Le 11 avril 2011, Roland Ries, maire de Strasbourg déclarait : "Nous servons de la viande halal par respect pour la diversité, mais pas de poisson par respect pour la laïcité". Une fois encore, en quoi une telle déclaration est-elle censée servir la laïcité ?

Cette déclaration trahit bien la confusion entre deux modèles de laïcité. Alors que la version française vise à promouvoir ce qui réunit et fonde la multiplicité, la version anglo-saxonne promeut la multiplicité des identités. Cette déclaration pêche donc par ignorance de sa propre histoire et se croit malin de faire éclater la rupture avec l’Ancien Régime en une messe multiculturaliste.

>>> A lire également :Islam : pourquoi la laïcité nous empêche parfois de comprendre la signification de pratiques religieuses comme le Ramadan

Comment en arrive-t-on à proférer de telles absurdités au nom de la laïcité ? Entre obsession laïque et lubies multiculturelles y a-t-il un juste milieu ?

Le problème tient à l’élément formel de la laïcité (voir en l’autre l’universel) qui peut virer en formalisme, c’est-à-dire oublier qu’il s’incarne dans une histoire. La version française de la laïcité défend un universalisme qui ne tombe pas du ciel mais se tisse au cours d’une histoire où s’éprouvent et se remettent en question les valeurs (voir ici). Lorsqu’on se coupe de cette histoire ou tradition, il ne reste plus qu’un présent qui s’étale indéfiniment sans perspective. Plus rien de neuf ne peut arriver puisque rien ne s’éprouve plus eu égard à de l’ancien. Présent déprimé, haine de soi qui éclate dans le relativisme puisque la tradition ne sert plus de référence. Autrement dit, la laïcité incarnée doit passer par la reconnaissance d’une histoire ou d’une  culture communes dont l’identité demeure par définition ouverte car ouverte par un avenir. 

Quel type d'attitude la longue tradition chrétienne de la France devrait-elle inspirer sur cette question ?

Il y a évidemment beaucoup à dire sur la question. Pour m’en tenir à des généralités et ne pas rentrer dans la particularité française, disons que les réflexions de saint Augustin demeurent paradigmatiques de la situation européenne. En vertu de la ferme distinction entre la cité de Dieu et la cité terrestre qui ne se réduisent pas elles-mêmes ni à l’Église ni à telle ou telle cité, à suivre fidèlement saint Augustin, une confusion entre le pouvoir spirituel et le pouvoir temporel est difficilement tenable. Les chrétiens qui ont combattu cette confusion à laquelle l’Église et le pouvoir laïque se sont laissés tenter ont été les « signes » de la cité de Dieu, aurait pu dire Augustin.

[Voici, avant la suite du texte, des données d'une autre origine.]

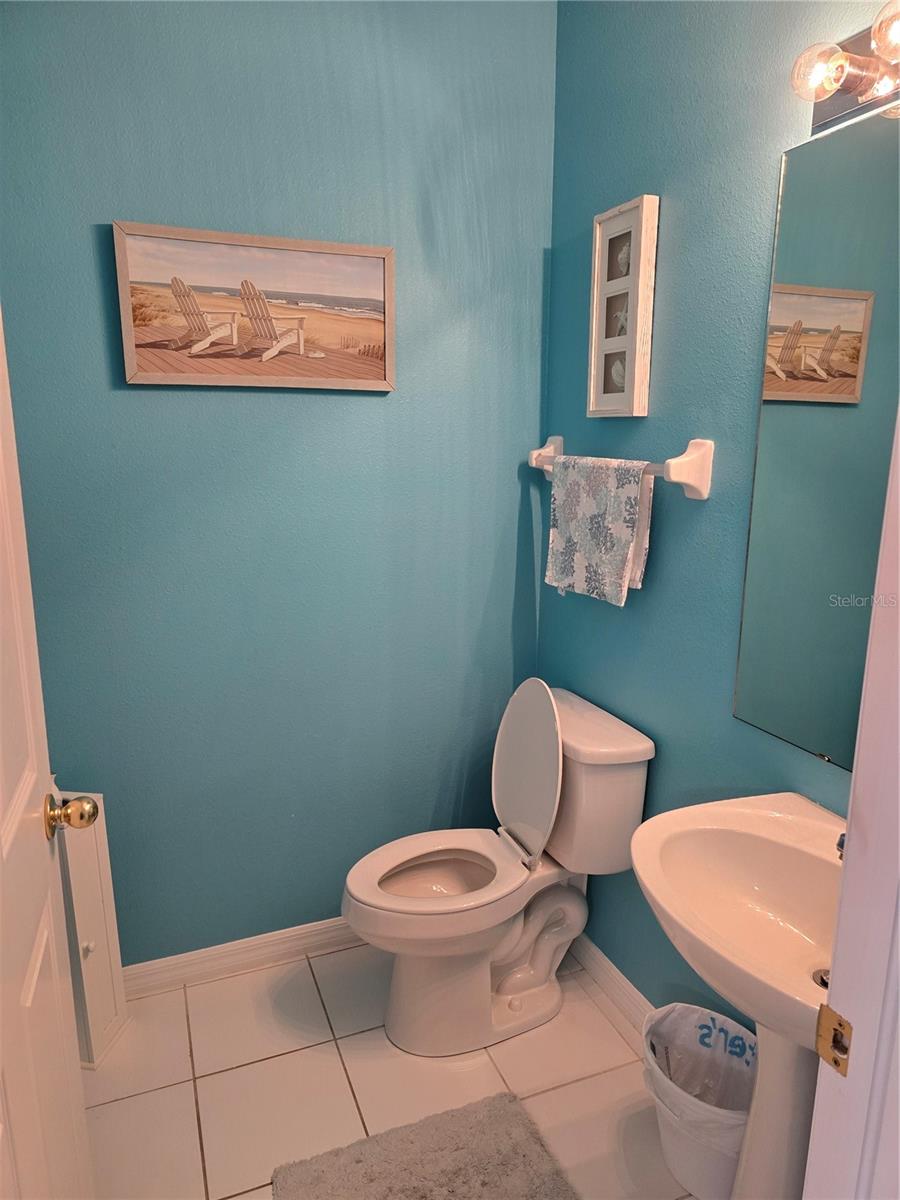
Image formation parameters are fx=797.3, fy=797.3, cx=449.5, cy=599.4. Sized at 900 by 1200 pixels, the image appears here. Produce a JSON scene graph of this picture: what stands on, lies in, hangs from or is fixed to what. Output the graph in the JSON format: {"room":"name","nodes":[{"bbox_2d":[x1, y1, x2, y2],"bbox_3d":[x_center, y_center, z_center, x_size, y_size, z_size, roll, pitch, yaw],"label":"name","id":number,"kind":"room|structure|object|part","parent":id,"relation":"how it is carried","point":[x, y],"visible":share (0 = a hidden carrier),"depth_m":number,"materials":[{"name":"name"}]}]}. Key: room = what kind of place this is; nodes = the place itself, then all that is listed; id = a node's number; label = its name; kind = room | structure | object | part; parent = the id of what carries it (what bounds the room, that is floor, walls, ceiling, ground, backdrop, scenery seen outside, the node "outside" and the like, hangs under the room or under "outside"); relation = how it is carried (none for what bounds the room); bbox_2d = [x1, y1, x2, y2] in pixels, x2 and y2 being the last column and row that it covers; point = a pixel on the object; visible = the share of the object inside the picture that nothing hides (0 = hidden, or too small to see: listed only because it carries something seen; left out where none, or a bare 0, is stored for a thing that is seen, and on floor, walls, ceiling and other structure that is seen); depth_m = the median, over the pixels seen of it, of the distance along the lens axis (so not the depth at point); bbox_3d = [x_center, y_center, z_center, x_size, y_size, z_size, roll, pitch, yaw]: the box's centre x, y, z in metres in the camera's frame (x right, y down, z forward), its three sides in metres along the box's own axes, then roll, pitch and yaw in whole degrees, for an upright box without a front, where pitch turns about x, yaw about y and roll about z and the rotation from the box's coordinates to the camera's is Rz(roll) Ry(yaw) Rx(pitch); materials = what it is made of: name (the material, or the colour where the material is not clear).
{"room":"bathroom","nodes":[
{"label":"bathroom","id":0,"kind":"room"},
{"bbox_2d":[0,0,556,967],"bbox_3d":[-0.529,-0.310,2.075,1.792,2.768,0.116,-5,14,-21],"label":"back wall","id":1,"kind":"structure","parent":0,"point":[161,407],"depth_m":2.05,"materials":[{"name":"paint"}]},
{"bbox_2d":[121,917,363,997],"bbox_3d":[-0.451,1.006,2.342,1.467,0.088,0.016,-5,14,-21],"label":"baseboard","id":2,"kind":"structure","parent":1,"relation":"attached to","point":[174,961],"depth_m":2.27,"materials":[{"name":"white paint"}]},
{"bbox_2d":[112,221,395,391],"bbox_3d":[-0.446,-0.692,1.929,0.660,0.352,0.030,-5,14,-21],"label":"framed picture","id":3,"kind":"object","parent":1,"relation":"attached to","point":[379,384],"visible":0.99,"depth_m":1.91},
{"bbox_2d":[77,938,703,1199],"bbox_3d":[-0.030,1.387,1.102,1.961,0.090,2.853,-5,14,-21],"label":"floor","id":4,"kind":"structure","parent":0,"point":[594,1082],"depth_m":1.90,"materials":[{"name":"beige tile"}]},
{"bbox_2d":[53,785,127,1069],"bbox_3d":[-0.956,0.771,1.944,0.219,0.718,0.207,-5,14,-21],"label":"white cabinet","id":5,"kind":"object","parent":4,"relation":"on","point":[90,868],"visible":0.46,"depth_m":1.93,"materials":[{"name":"white paint"}]},
{"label":"knob","id":6,"kind":"part","parent":5,"relation":"part of","materials":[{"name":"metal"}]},
{"bbox_2d":[270,1093,576,1199],"bbox_3d":[0.015,1.251,1.432,0.568,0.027,0.744,-5,14,-21],"label":"bath mat","id":7,"kind":"object","parent":4,"relation":"on","point":[463,1150],"visible":1,"depth_m":1.68,"materials":[{"name":"grey carpet"}]},
{"bbox_2d":[341,680,655,1057],"bbox_3d":[0.081,0.665,2.049,0.739,0.900,0.475,-5,14,-21],"label":"toilet","id":8,"kind":"object","parent":4,"relation":"on","point":[636,755],"visible":0.98,"depth_m":1.99,"materials":[{"name":"white ceramic"}]},
{"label":"bowl","id":9,"kind":"part","parent":8,"relation":"part of","materials":[{"name":"white ceramic"}]},
{"bbox_3d":[-0.032,0.684,2.027,0.466,0.042,0.376,-5,14,-21],"label":"toilet seat","id":10,"kind":"part","parent":8,"relation":"part of","materials":[{"name":"white plastic"}]},
{"bbox_3d":[0.205,0.429,2.112,0.136,0.421,0.379,-5,14,-21],"label":"toilet lid","id":11,"kind":"part","parent":8,"relation":"part of","materials":[{"name":"white plastic"}]},
{"bbox_2d":[640,1001,755,1199],"bbox_3d":[0.537,1.061,1.664,0.284,0.305,0.294,-5,14,-21],"label":"trash can","id":12,"kind":"object","parent":4,"relation":"on","point":[745,1097],"visible":0.64,"depth_m":1.64,"materials":[{"name":"white plastic"}]},
{"bbox_2d":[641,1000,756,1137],"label":"trash bag","id":13,"kind":"object","parent":12,"relation":"in","point":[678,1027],"visible":0.43,"depth_m":1.72,"materials":[{"name":"white plastic"}]},
{"bbox_2d":[629,792,846,1199],"bbox_3d":[0.545,0.832,1.310,0.460,0.910,0.578,-5,14,-21],"label":"pedestal sink","id":14,"kind":"object","parent":4,"relation":"on","point":[649,886],"visible":0.79,"depth_m":1.31,"materials":[{"name":"white ceramic"}]},
{"bbox_2d":[812,968,829,989],"bbox_3d":[0.592,0.587,1.216,0.063,0.030,0.065,-5,14,-21],"label":"sink drain","id":15,"kind":"object","parent":14,"relation":"in","point":[824,984],"visible":0.18,"depth_m":1.23,"materials":[{"name":"silver metal"}]},
{"bbox_2d":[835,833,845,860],"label":"faucet","id":16,"kind":"object","parent":14,"relation":"on","point":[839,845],"visible":0.09,"depth_m":1.11,"materials":[{"name":"metal"}]},
{"bbox_2d":[805,407,899,1199],"bbox_3d":[0.128,0.355,0.584,0.946,2.121,0.168,-5,14,-21],"label":"door frame","id":17,"kind":"structure","parent":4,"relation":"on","point":[846,843],"depth_m":0.75,"materials":[{"name":"white paint"}]},
{"bbox_2d":[0,313,94,1199],"bbox_3d":[-0.491,0.306,0.820,0.171,2.120,0.836,-5,14,-21],"label":"door","id":18,"kind":"structure","parent":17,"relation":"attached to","point":[21,797],"depth_m":1.06,"materials":[{"name":"white paint"}]},
{"bbox_2d":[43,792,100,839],"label":"door knob","id":19,"kind":"object","parent":18,"relation":"attached to","point":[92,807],"visible":0.93,"depth_m":1.24,"materials":[{"name":"gold metal"}]},
{"bbox_2d":[814,1003,852,1076],"bbox_3d":[0.371,0.425,0.771,0.012,0.061,0.040,-5,14,-21],"label":"strike plate","id":20,"kind":"object","parent":17,"relation":"attached to","point":[839,1024],"visible":0.88,"depth_m":0.77,"materials":[{"name":"gold metal"}]},
{"bbox_2d":[540,0,885,1030],"bbox_3d":[0.671,-0.179,1.542,0.114,2.784,1.881,-5,14,-21],"label":"right wall","id":21,"kind":"structure","parent":0,"point":[681,429],"depth_m":1.76,"materials":[{"name":"teal paint"}]},
{"bbox_2d":[569,932,654,1035],"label":"baseboard","id":22,"kind":"structure","parent":21,"relation":"attached to","point":[624,981],"depth_m":2.17,"materials":[{"name":"white paint"}]},
{"bbox_2d":[526,434,713,499],"bbox_3d":[0.382,-0.338,1.968,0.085,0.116,0.705,-5,14,-21],"label":"towel bar","id":23,"kind":"object","parent":21,"relation":"attached to","point":[691,482],"visible":0.83,"depth_m":1.70,"materials":[{"name":"white ceramic"}]},
{"bbox_2d":[543,453,655,605],"bbox_3d":[0.357,-0.177,1.959,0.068,0.344,0.358,-5,14,-21],"label":"towel","id":24,"kind":"object","parent":23,"relation":"hanging from","point":[619,507],"visible":0.98,"depth_m":1.91,"materials":[{"name":"fabric"}]},
{"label":"bracket","id":25,"kind":"part","parent":23,"relation":"part of","materials":[{"name":"white ceramic"}]},
{"bbox_2d":[587,193,659,419],"bbox_3d":[0.406,-0.679,1.901,0.039,0.487,0.223,-5,14,-21],"label":"framed picture","id":26,"kind":"object","parent":21,"relation":"attached to","point":[594,331],"visible":0.99,"depth_m":1.88,"materials":[{"name":"white wood"}]},
{"bbox_2d":[734,102,899,771],"bbox_3d":[0.751,-0.206,1.175,0.009,1.075,0.776,-5,14,-21],"label":"mirror","id":27,"kind":"object","parent":21,"relation":"attached to","point":[851,303],"visible":1,"depth_m":1.39,"materials":[{"name":"mirror"}]},
{"bbox_2d":[790,1,899,132],"bbox_3d":[0.685,-0.775,1.035,0.156,0.119,0.600,-5,14,-21],"label":"vanity light","id":28,"kind":"object","parent":21,"relation":"attached to","point":[841,99],"visible":0.98,"depth_m":1.22,"materials":[{"name":"metal"}]},
{"bbox_3d":[0.577,-0.821,1.239,0.075,0.078,0.074,-5,14,-21],"label":"bulb","id":29,"kind":"part","parent":28,"relation":"part of","materials":[{"name":"clear glass"}]},
{"bbox_3d":[0.639,-0.792,1.104,0.084,0.081,0.084,-5,14,-21],"label":"bulb","id":30,"kind":"part","parent":28,"relation":"part of","materials":[{"name":"clear glass"}]}
]}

Comment la religion catholique est-elle parvenue à coexister de façon relativement apaisée avec la laïcité ? Cette voie est-elle une option pour les autres religions ?

Si l’Eglise a longtemps frayé avec le pouvoir (politique) du fait même de l’ambiguïté que revêt le terme « Royaume » (qui vient avec le Christ), disons que la Révolution l’a contrainte à méditer à nouveau l’Evangile : « Rendez à César ce qui est à César, et à Dieu ce qui est à Dieu. » Si un tel principe est grosso modo étranger à l’islam en tant que doctrine religieuse (pour reprendre l’exemple du début), le pari de la laïcité consiste aussi à croire que les hommes ne sont jamais faits d’un seul bloc et que la confrontation avec l’autre peut être source d’inspiration ou d’air frais. C’est la pratique de la laïcité, fidèle à elle-même, qui rend la religion compatible avec la dimension politique. Être confronté à la fidélité ne peut que vous inciter à avoir la foi.